To beat every competition, there are some dos and don’ts. Similar to the share market. You should follow the Do’s and don’ts of investing. What are those, let’s check them out-

Do’s-

  1. Your chosen broker should contain a relevant authorization from the SEBI.
  2. You should fill correct details about you in the application form of the shares.
  3. Do a proper analysis of the reports generated by your broker and also match the details on the NSE or the BSE websites.
  4. Before placing any order, always check the company’s financial status, the company’s objectives and future potentials, the risk appetite, and creativity to fulfill its obligations. You should see that whether the company has the potential to grow your capital in the future.
  5. Carefully read the Risk Disclosure Document.
  6. You should be very careful of the stocks which suddenly highs or lowers its price value by a large margin, and especially that of low price stocks.
  7. Be aware that it is not mandatory that the shares bought will provide you returns always. Sometimes, you may have to face loss also.
  8. Send your important documents by a reliable and authorized mode to ensure its successful delivery.
  9. Keep track of your holding, how many shares you have in your account and how much you have already sold out.
  10. Mention clear whether you want to transact physically or via the Demat account.
  11. If you want to file a complaint against any company which is listed under the BSE, you can do by registering to the concerned Regional Investor Service Center by conforming geographical jurisdiction. To decide the geographical jurisdiction, you have to use your address.

Don’ts-

  1. Do not deal with fraud or unregistered brokers.
  2. Don’t sign any documents without reading them properly.
  3. Don’t get mislead by any fraud phone calls or companies, showing approval from government agencies.
  4. Don’t blindly follow the decisions of the other people for what they make for themselves.
  5. Don’t get mislead by guarantees of repayment of your investment through postdated cheque.
  6. Don’t deal on the basis of rumors.
  7. Don’t take a decision in chaos and haphazardly.
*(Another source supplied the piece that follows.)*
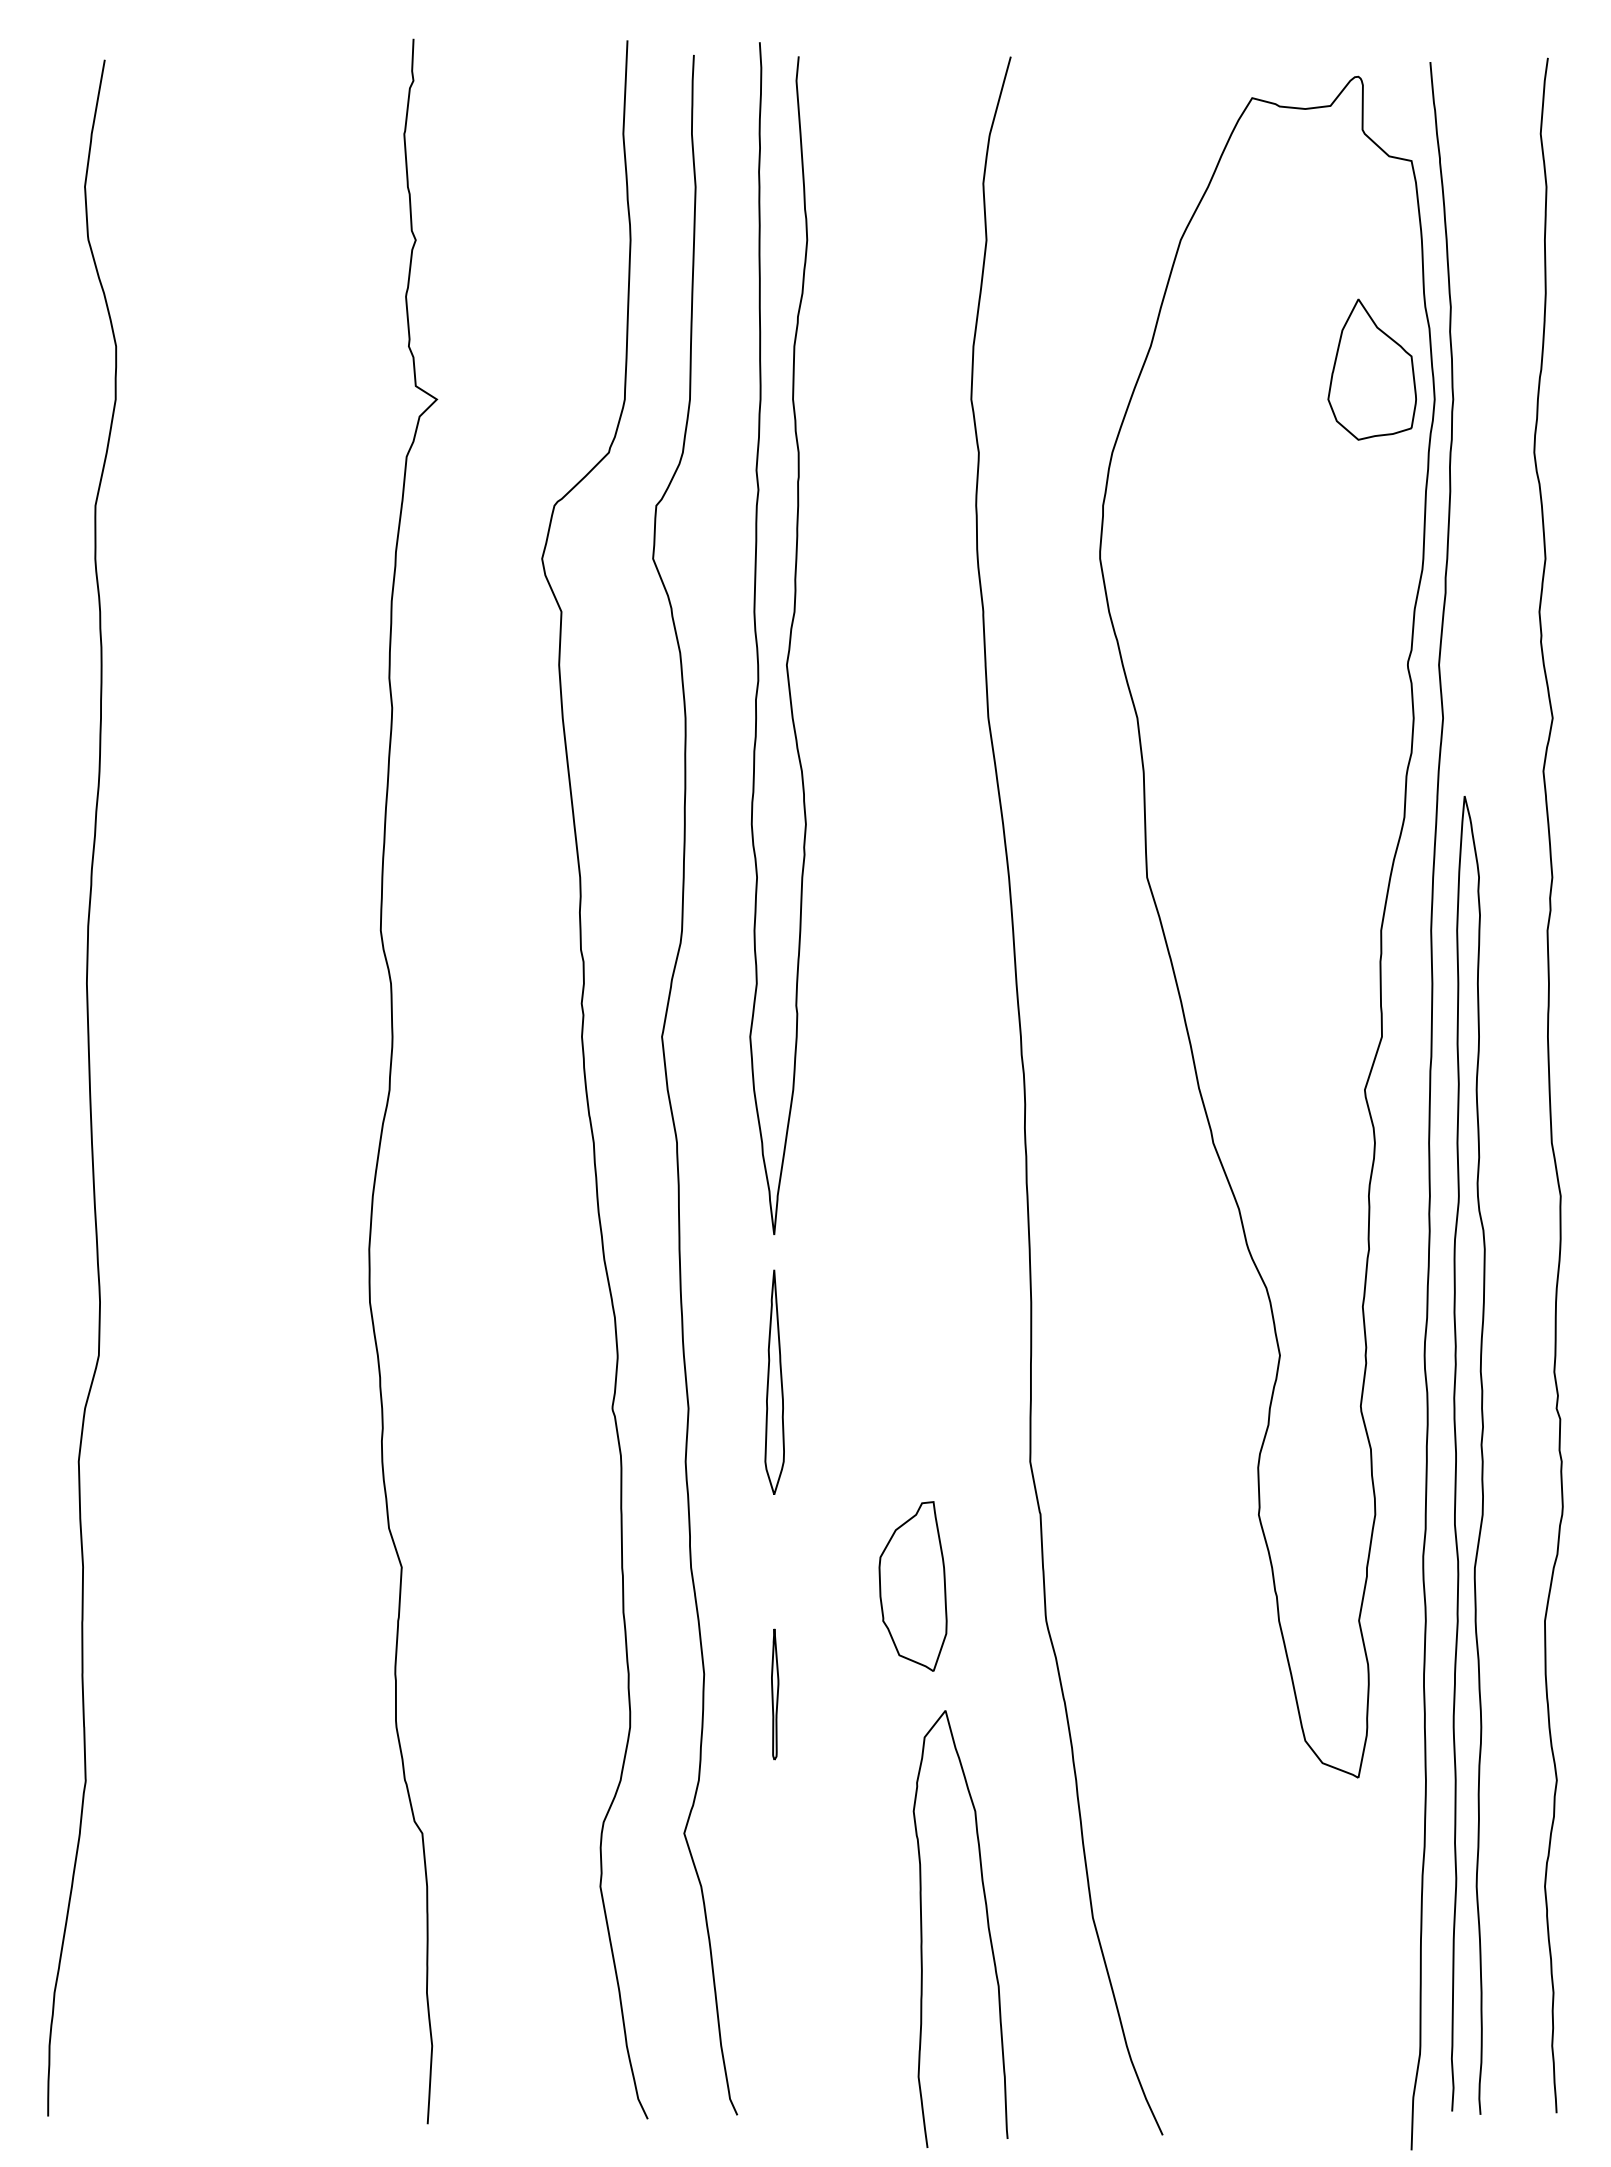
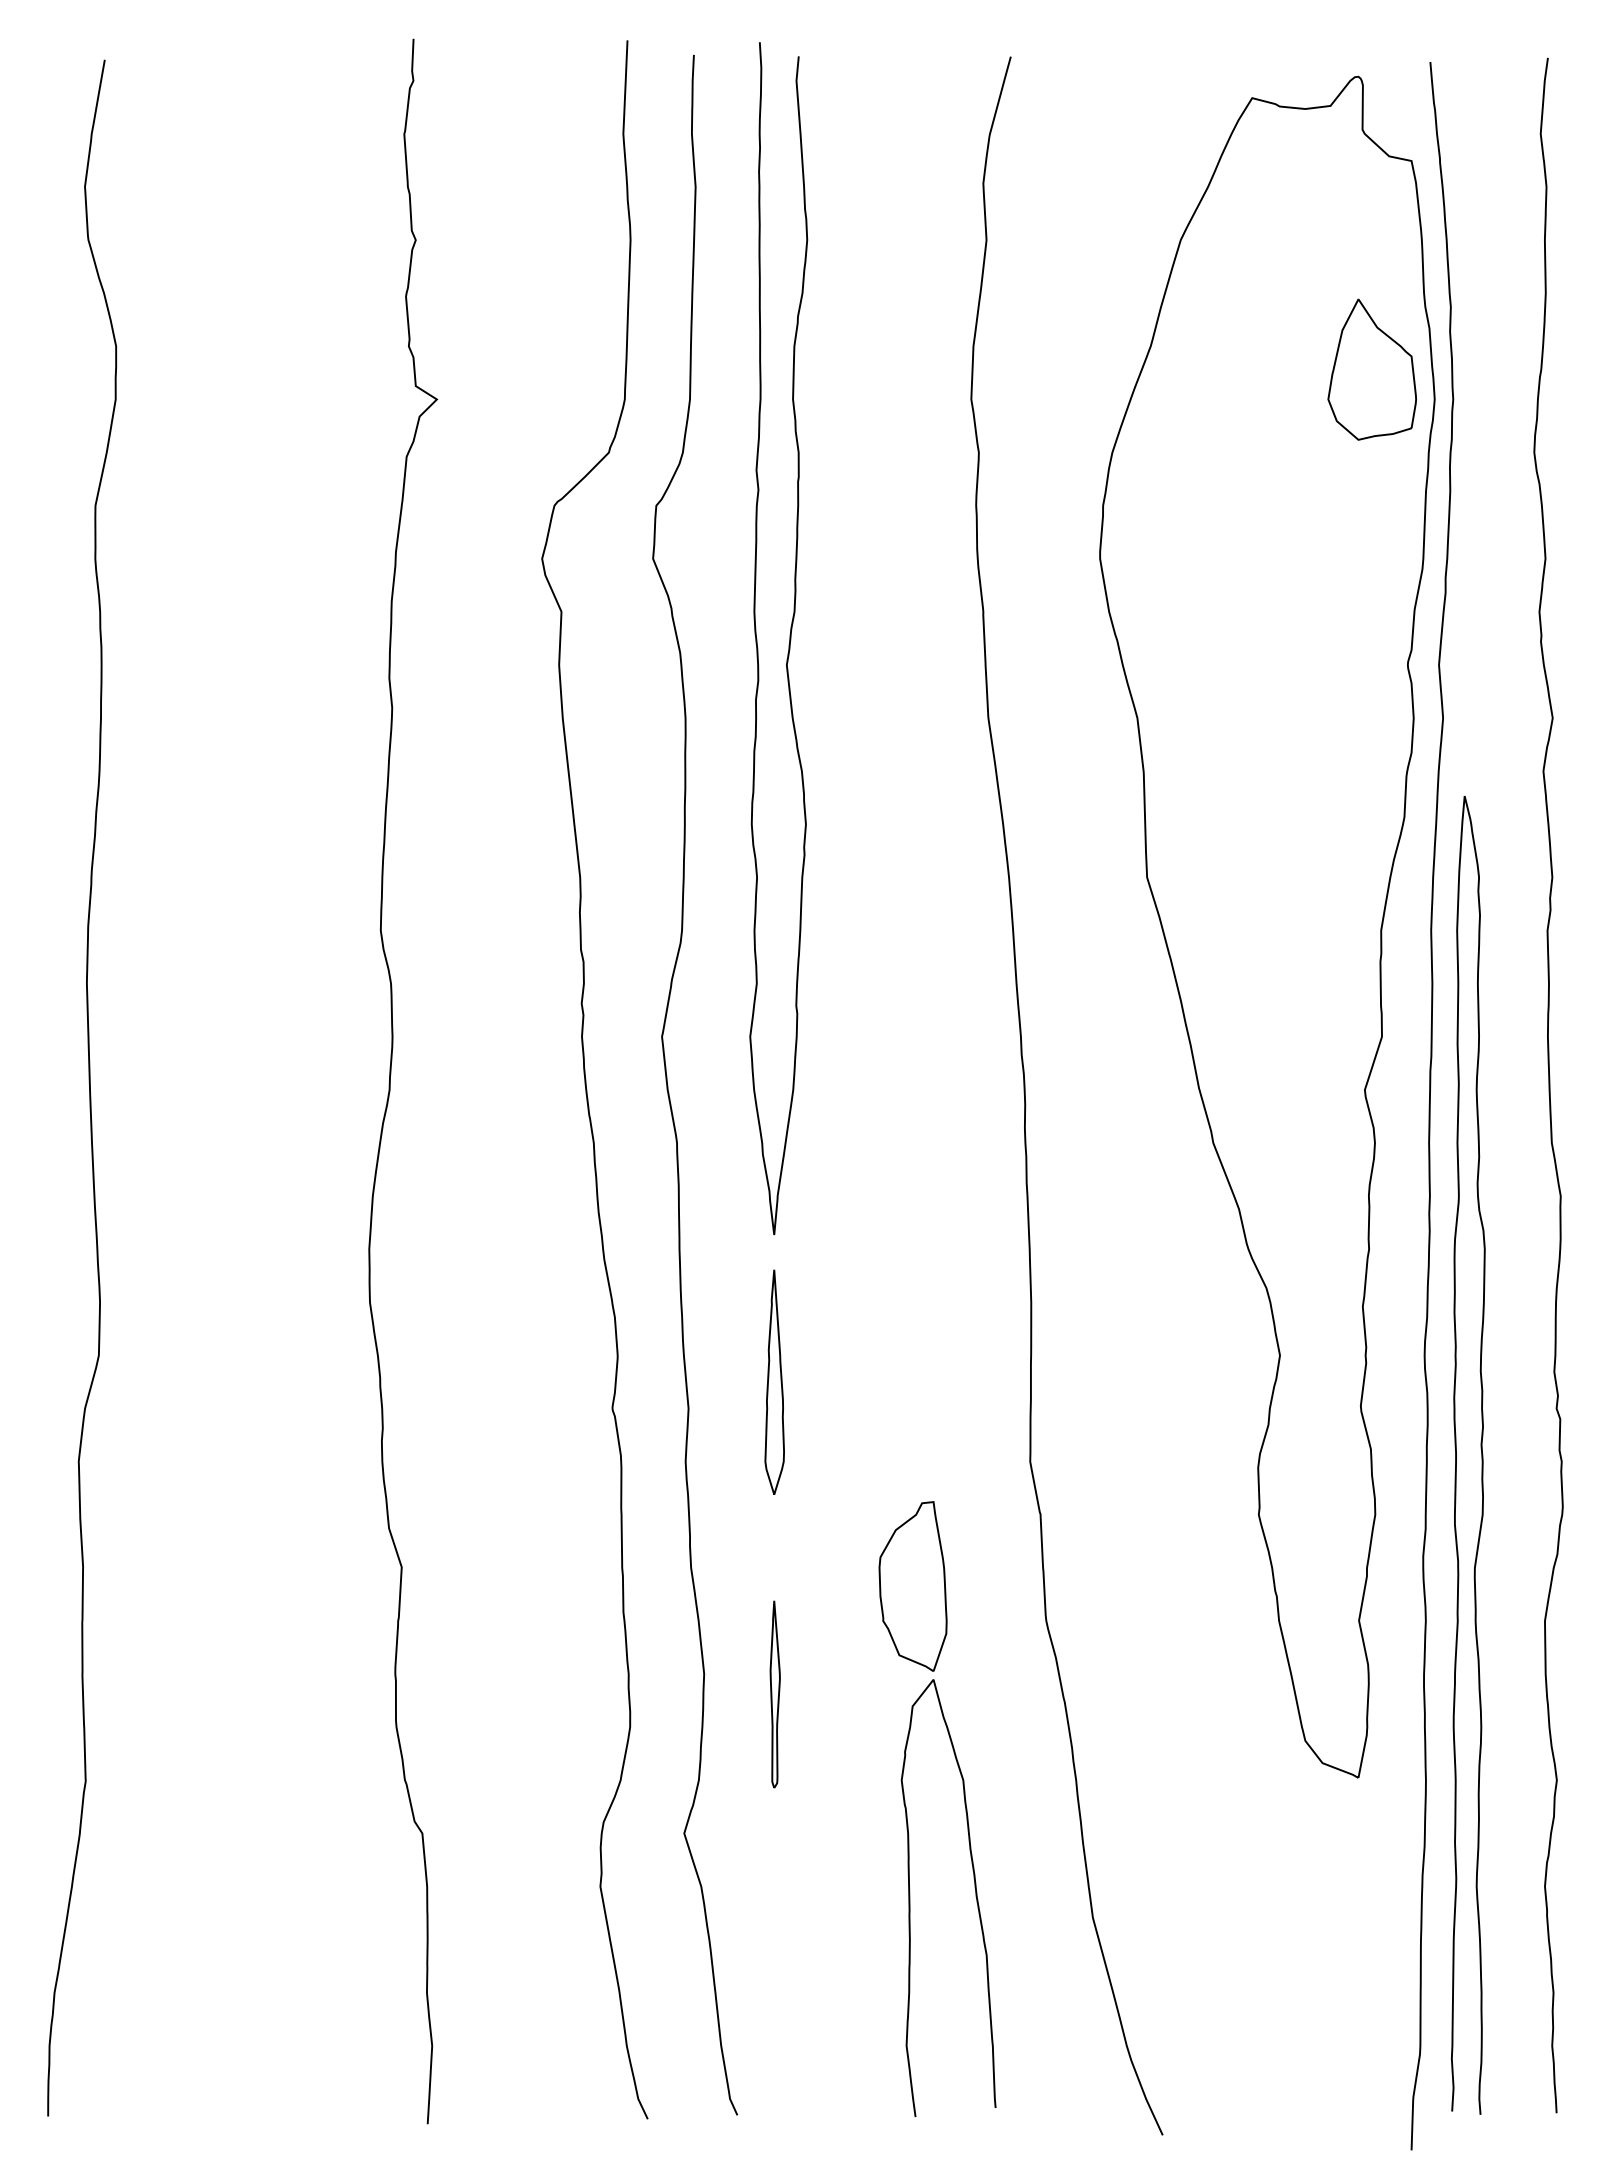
part at (775, 1694) size: 9x133 px -> 12x189 px
curve at (987, 1927) position: (987, 1927) -> (975, 1896)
It is aptly stated that investors must keep in their mind there is a difference between a good company and a good stock.

Final words

Share market is a sensitive platform for earning money. You should be backed with proper conceptual knowledge and expertise support. The article must have provided you a basic knowledge regarding what is share market basically and all.

Always remember that “An investment in knowledge pays the best interest!